Keywords: visual search, eye movements, computational models, ideal bayesian observer
TL;DR: The present work compares state-of-the-art visual search models in different datasets comprising eye movements in natural scenes and sheds light on their limitations and how potential improvements could be accomplished.
Abstract: Visual search is an essential part of almost any everyday human goal-directed interaction with the environment. Nowadays, several algorithms are able to predict gaze positions during simple observation, but few models attempt to simulate human behavior during visual search in natural scenes. Furthermore, these models vary widely in their design and exhibit differences in the datasets and metrics with which they were evaluated. Thus, there is a need for a reference point, on which each model can be tested and from where potential improvements can be derived. In the present work, we select publicly available state-of-the-art visual search models in natural scenes and evaluate them on different datasets, employing the same metrics to estimate their efficiency and similarity with human subjects.
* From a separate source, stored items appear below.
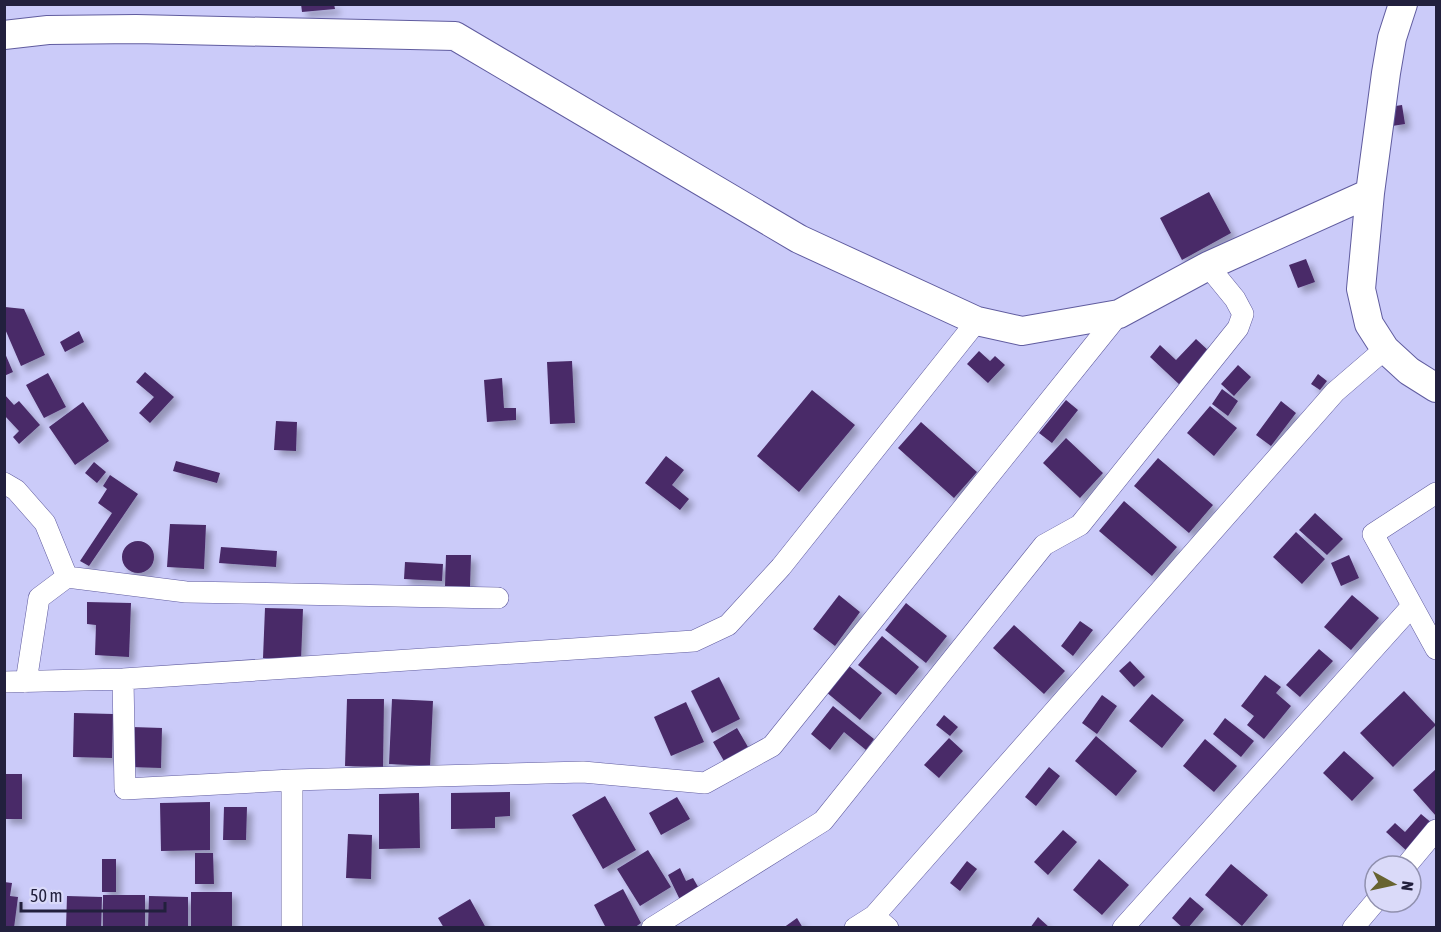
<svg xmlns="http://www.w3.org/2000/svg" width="1441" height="932" viewBox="0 0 1441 932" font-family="'Asap Condensed',sans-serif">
  <defs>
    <filter id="shadow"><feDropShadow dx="5.5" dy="5.5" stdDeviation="3" flood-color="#0004"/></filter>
  </defs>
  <rect width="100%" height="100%" fill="#cbcbf9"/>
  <path fill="#492a67" filter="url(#shadow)" d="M301,4h33l1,5 -33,3z
    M1402,105l3,19 -13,2 -3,-19z
    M1209,192l22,41 -49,27 -22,-42z
    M1306,259l9,23 -17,6 -9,-23z
    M5,307l19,2 21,46 -24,11 -16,-37z
    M79,331l5,11 -19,10 -5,-10z
    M1196,339l15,14 -30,33 -31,-29 10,-12 16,15z
    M4,351l9,21 -9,4z
    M979,351l11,10 5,-5 10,9 -17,18 -21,-19z
    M572,361l3,62 -25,1 -3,-62z
    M1238,365l13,12 -17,19 -13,-12z
    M145,372l29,25 -24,26 -11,-10 15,-16 -18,-15z
    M48,373l18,34 -22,11 -18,-33z
    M1318,374l9,7 -7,9 -9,-6z
    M502,378l2,30h12v12l-29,2 -3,-42z
    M1222,389l16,12 -10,15 -16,-12z
    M812,390l43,35 -56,67 -42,-36z
    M4,394l10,11 5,-4 21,24 -21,19 -6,-7 6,-6 -15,-16z
    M1066,400l12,10 -26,33 -13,-10z
    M1281,401l15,12 -25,33 -15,-11z
    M83,402l26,39 -34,24 -26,-38z
    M1210,406l27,22 -23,28 -27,-23z
    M276,421l21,1 -1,29 -22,-1z
    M921,422l56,50 -23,26 -56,-50z
    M1066,438l37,35 -23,25 -37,-35z
    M666,456l18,14 -12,15 17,14 -9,11 -35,-27z
    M1158,458l55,47 -24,28 -55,-47z
    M176,461l44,12 -3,10 -44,-12z
    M94,462l12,10 -9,11 -12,-10z
    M110,475l28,19 -49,72 -9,-5 32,-48 -14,-10 9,-14 -4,-3z
    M1124,501l53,46 -25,29 -53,-45z
    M1315,513l28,26 -16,16 -28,-25z
    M170,524l36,1 -2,44 -37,-2z
    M1296,532l29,27 -23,25 -29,-27z
    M122 557a16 16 0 1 1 32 0a16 16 0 1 1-32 0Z
    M221,547l56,4 -1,16 -57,-4z
    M446,555h25l-1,32 -25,-1z
    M1349,555l10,23 -18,8 -10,-23z
    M405,562l38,2 -1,17 -38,-2z
    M839,595l21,17 -25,34 -22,-17z
    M1352,595l27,23 -28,32 -27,-23z
    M87,602l44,1 -2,54 -34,-2 1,-30 -9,-1z
    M906,603l41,33 -21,27 -41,-33z
    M265,608l38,1 -2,51 -38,-2z
    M1080,621l13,9 -20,26 -12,-10z
    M1014,625l51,46 -21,23 -51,-46z
    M882,636l37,31 -23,28 -38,-30z
    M1319,649l14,12 -33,36 -14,-12z
    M1130,661l15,16 -11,10 -15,-16z
    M848,665l34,28 -22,27 -34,-28z
    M1265,675l16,12 -5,6 15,13 -27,33 -17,-14 7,-9 -13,-10z
    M719,677l21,42 -28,14 -21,-42z
    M1404,691l32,34 -43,42 -33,-34z
    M1152,694l32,26 -22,28 -33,-27z
    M1102,695l15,11 -20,28 -15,-11z
    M347,699h37l-1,68 -38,-1z
    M392,699l41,2 -3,65 -41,-2z
    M686,702l18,40 -33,14 -17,-39z
    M833,706l41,33 -8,11 -22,-18 -14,18 -19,-16z
    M74,713l39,1 -1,44 -39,-1z
    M944,715l14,12 -8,9 -14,-11z
    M1225,718l29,23 -13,16 -28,-23z
    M132,727l30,1 -1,40 -31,-1z
    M737,728l11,19 -24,14 -11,-19z
    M1096,736l41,35 -21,25 -41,-35z
    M949,738l14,13 -24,27 -15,-13z
    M1205,739l32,27 -23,26 -31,-26z
    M1344,751l30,27 -22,23 -29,-28z
    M1049,767l11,9 -24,30 -11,-9z
    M1436,769v47l-23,-26z
    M4,774h18v45h-18z
    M510,792v24l-15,1v11l-44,1v-36z
    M419,793l1,55 -41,1v-55z
    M605,796l31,54 -33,19 -31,-54z
    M677,797l13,22 -29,16 -12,-22z
    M210,802v48l-49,1 -1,-48z
    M224,807h23l-1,33h-23z
    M1421,814l12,10 -25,28 -22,-20 9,-9 10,9z
    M1063,830l14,12 -29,33 -14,-13z
    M348,834l24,1 -1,44 -25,-1z
    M648,850l23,37 -31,19 -23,-37z
    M195,853h18l1,31h-19z
    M102,859h14v33h-14z
    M1099,859l30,26 -27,30 -29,-25z
    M967,861l10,8 -17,22 -10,-8z
    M1231,864l37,31 -26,31 -37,-31z
    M680,868l6,13 7,-3 8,14 -20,10 -13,-27z
    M4,882l8,1 -2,13 8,1 -4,31h-10z
    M623,889l18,34 -7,5h-28l-12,-23z
    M191,892h41v36h-41z
    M103,895h42v33h-42z
    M67,896l35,1 -1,31h-35z
    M149,896l39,1v31h-40z
    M1190,897l14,12 -16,19h-5l-11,-10z
    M470,899l16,29h-42l-6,-10z
    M1038,917l12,11h-20z
    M797,918l6,10h-20z"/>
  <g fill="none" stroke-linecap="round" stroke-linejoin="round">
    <defs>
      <path id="street" d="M4,483l12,7 29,33 22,54
        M1436,493l-63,41 63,115
        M123,679l2,110 167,-9 291,-8 122,11 67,-37 347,-432
        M4,682l119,-3 571,-38 34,-16 53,-58 196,-246
        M26,682l13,-84 28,-21 119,15 312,6
        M1406,866l30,-36
        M874,916l14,12
        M292,928v-148
        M652,928l171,-107 221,-276 36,-20 158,-197 5,-14 -8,-15 -27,-33
        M855,928l19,-12 461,-524 50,-43
        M1123,928l289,-322
        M1353,928l22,-26"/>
      <path id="secondary" d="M1403,4l-11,34 -6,35 -16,120 -9,96 8,35 16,25 24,22 27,17
        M4,35l44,-5 88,-1 319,7 344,203 178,82 45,10 97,-17 89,-48 162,-73"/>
    </defs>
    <use href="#street" stroke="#605c9f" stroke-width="22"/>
    <use href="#secondary" stroke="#605c9f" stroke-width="30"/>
    <use href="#street" stroke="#fff" stroke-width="21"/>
    <use href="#secondary" stroke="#fff" stroke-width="28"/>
  </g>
  <rect width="1441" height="932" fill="none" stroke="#22203d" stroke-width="12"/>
  <g transform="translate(1393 884) rotate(98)"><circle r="28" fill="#dadaf9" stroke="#9090ae" stroke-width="1.5"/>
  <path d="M0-4.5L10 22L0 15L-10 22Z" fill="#676330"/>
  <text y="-9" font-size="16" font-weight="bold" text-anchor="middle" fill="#22203d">N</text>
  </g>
  <path d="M21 902v9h144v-9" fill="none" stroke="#22203d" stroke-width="3"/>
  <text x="30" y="902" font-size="18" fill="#22203d" stroke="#dadaf9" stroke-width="4.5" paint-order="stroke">50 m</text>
</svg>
In particular, we propose an improvement to the Ideal Bayesian Searcher through a combination with a neural network-based visual search model, enabling it to generalize to other datasets. The present work sheds light on the limitations of current models and how potential improvements can be accomplished by combining approaches. Moreover, it moves forward on providing a solution for the urgent need for benchmarking data and metrics to support the development of more general human visual search computational models.